Seine schriftstellerische Tätigkeit begann in den frühen 1980er Jahren, die ersten Gedichte veröffentlichte er 1986 in der Anthologie »Gavvered All Around« (wörtlich ›Rundum verpolizeit‹). Es folgten zwei Gedichtbände: »The Spirit of the Flame« (›Der Geist der Flamme‹, 1990) und »Not all Waggons and Lanes« (›Nicht alle Wagen und Wege‹, 1995). Smith war ein führender Roma-Aktivist, außerdem Mitglied und schließlich Vorsitzender des National Gypsy Education Council, einer Organisation, die sich für verbesserte Schulbedingungen für Roma-Kinder in England einsetzt. 2004 trat er als erster Rom der Commission for Racial Equality (CRE) bei.

Damian James Le Bas, der Sohn des bekannten britischen Künstlerehepaars Damian und Delaine Le Bas, beendete seine Studien an der Oxford University 2006. Er ist Dramatiker, Filmemacher und Herausgeber der »Traveller’s Times«. Er veröffentlichte wissenschaftliche Aufsätze und gab 2010 zusammen mit Thomas Acton »All Change: Romany Studies through Romani Eyes« (wörtlich ›Bitte alle umsteigen: Roma-Studien aus der Perspektive der Rom_nja‹) heraus.

Louise Doughty besitzt Roma-Vorfahren und verfasste 2003 das Buch »Fires in the Dark« (›Feuer im Dunkeln‹), einen historischen Roman über die Verfolgung der Rom_nja durch die Nazis in der ehemaligen Tschechoslowakei, der international Aufmerksamkeit erregt hat.
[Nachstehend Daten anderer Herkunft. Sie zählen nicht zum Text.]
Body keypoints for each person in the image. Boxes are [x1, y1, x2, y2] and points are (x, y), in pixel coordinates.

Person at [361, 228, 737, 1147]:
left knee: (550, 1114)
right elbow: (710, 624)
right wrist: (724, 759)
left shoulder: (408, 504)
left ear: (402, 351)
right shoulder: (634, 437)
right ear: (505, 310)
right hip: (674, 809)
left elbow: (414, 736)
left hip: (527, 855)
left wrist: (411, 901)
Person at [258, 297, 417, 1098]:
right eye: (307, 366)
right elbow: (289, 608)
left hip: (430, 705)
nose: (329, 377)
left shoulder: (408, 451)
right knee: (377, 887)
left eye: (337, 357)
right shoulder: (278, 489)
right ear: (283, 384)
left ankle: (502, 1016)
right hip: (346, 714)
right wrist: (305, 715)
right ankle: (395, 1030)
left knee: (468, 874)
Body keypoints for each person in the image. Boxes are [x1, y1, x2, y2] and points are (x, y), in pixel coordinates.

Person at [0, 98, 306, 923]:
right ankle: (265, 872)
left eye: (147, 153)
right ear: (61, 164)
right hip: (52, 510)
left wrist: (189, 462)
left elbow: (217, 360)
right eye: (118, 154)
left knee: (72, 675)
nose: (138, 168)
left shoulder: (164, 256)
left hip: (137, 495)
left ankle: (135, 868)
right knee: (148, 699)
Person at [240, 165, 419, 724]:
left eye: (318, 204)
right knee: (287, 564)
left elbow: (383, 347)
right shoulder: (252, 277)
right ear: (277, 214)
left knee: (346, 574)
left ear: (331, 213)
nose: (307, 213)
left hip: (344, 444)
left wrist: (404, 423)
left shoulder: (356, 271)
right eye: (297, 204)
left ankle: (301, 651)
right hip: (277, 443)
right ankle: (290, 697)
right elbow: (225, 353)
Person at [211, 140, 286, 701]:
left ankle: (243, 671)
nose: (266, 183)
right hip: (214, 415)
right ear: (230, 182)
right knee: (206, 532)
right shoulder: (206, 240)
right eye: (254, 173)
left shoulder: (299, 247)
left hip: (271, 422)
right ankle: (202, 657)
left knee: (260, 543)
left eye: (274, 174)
Diesem Werk folgten 2006 »Stone Cradle« (›Wiege aus Stein‹), 2010 »Whatever You Love« (›Egal, was du liebst‹), 2013 der Bestseller »Apple Tree Yard« (›Apfelbaumgarten‹), der mit Emma Watson in der Titelrolle von der BBC verfilmt wurde, und 2016 »Black Water« (›Schwarzes Wasser‹).

David Morley, ein Dichter, Literaturkritiker und Literaturwissenschaftler, ist Professor für kreatives Schreiben an der University of Warwick. Er veröffentlichte mehrere Gedichtbände, unter anderem »Clearing a Name« (›Namenslöschung‹, 1998), »Enchantment« (›Verzauberung‹, 2010), »The Gypsy and the poet« (›Der Zigeuner und der Poet‹, 2013), »The Invisible Gift: Selected Poems« (›Das unsichtbare Geschenk: Ausgewählte Gedichte‹, 2015), »The Death of Wisdom Smith, Prince of Gypsies« (›Der Tod von Wisdom Smith, Prinz der Zigeuner‹, 2016) und »The Magic of What’s There« (›Der Zauber dessen, was ist‹, 2017).

Roma-Literatur in Australien

Zu den bekanntesten Roma-Autor_innen Australiens gehören Jimmy Storey, Marie Olaussen, Lee Fuhler und Norman Talbot, dessen Lyrik auch in italienischer Übersetzung vorliegt.

Jimmy Storey wurde in England geboren. Er veröffentlichte zahlreiche Artikel und ist Autor der Gedichtsammlung »Over There« (›Dort drüben‹, 1983). Er schreibt mit seinen Gedichten gegen die »Zigeunermythen« und Stereotype über die Rom_nja an und möchte sie durch eine neue respektvolle Haltung ihnen und ihrer Kultur gegenüber ersetzen. Storey setzt sich für Rom_nja nicht nur literarisch ein, er war auch der erste Präsident der Romani Association of Australia (RAA), die 1990 als Unterorganisation der International Romani Union (IRU) gegründet wurde.